I was slightly confused about mixing the cure. The Tender Quick called for more than the bacon calculator did.
I cured the bellies for 10 days in vacuum sealed packs. Turning them everyday.
On day 10 I unsealed them and sliced a test piece of bacon off and cooked it to see how salty it was...Thought it was to salty, so I soaked the bellies in ice water for a couple hours. Result much better.
I cold smoke the bacon for 6 hours - A Maze - N tube and apple pellets.
I sliced the bacon with a knife and cooked some up. I'm pretty happy with the results.
A slicer would be nice, but a good sharp knife works good enough for now.
It was a good learning experience.





 
HC That looks great!! Nice job on slicing looks like time for me to make more Points
Richie
 
Looks Great HC !!!
Nice Hand Slicing too!!
I "Like"!!

Yes---it takes about 12 1/2 times as much TQ as it takes Cure #1 for the same amount of meat.

Bear
 
I started out with 2 5lb pork bellies.
I was slightly confused about mixing the cure. The Tender Quick called for more than the bacon calculator did.
I cured the bellies for 10 days in vacuum sealed packs. Turning them everyday.
On day 10 I unsealed them and sliced a test piece of bacon off and cooked it to see how salty it was...Thought it was to salty, so I soaked the bellies in ice water for a couple hours. Result much better.
I cold smoke the bacon for 6 hours - A Maze - N tube and apple pellets.
I sliced the bacon with a knife and cooked some up. I'm pretty happy with the results.
A slicer would be nice, but a good sharp knife works good enough for now.
It was a good learning experience.







Yummmmmm bacon. Looks good!
 
Great looking bacon

The cure calculator is for cure #1.

How much TQ did you use?
 
Thanks everyone for the nice comments and the likes!
Figured I got about 7 lbs of bacon.And some nice chunks for some beans or soup.
As I mentioned this was a good learning experience for me.

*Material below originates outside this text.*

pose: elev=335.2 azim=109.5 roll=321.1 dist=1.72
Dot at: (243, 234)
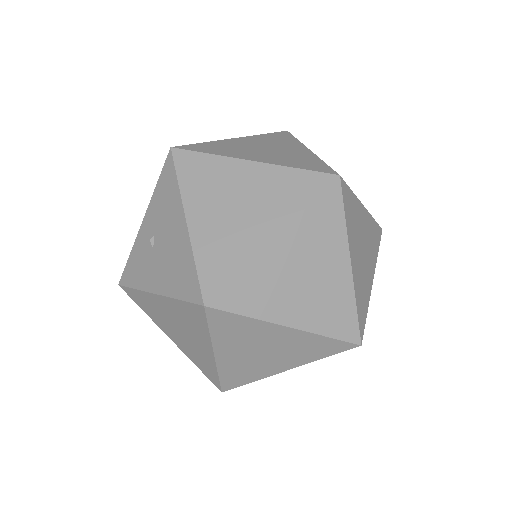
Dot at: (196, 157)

I really wasn't sure how long to smoke the bacon. For me 6 hours was pretty good. Bacon had definitely a smoke flavor but not too overbearing.
 
Thanks disco! I have another pork belly currently curing.
Guess I will find out if it was beginners luck.
 
Thanks Al
I'm having trouble keeping up with demand. My kids keep sayin, that bacon was good do you have anymore.
On a good note my butcher makes some good double smoked apple bacon.
I have another belly that will be done curing Wednesday.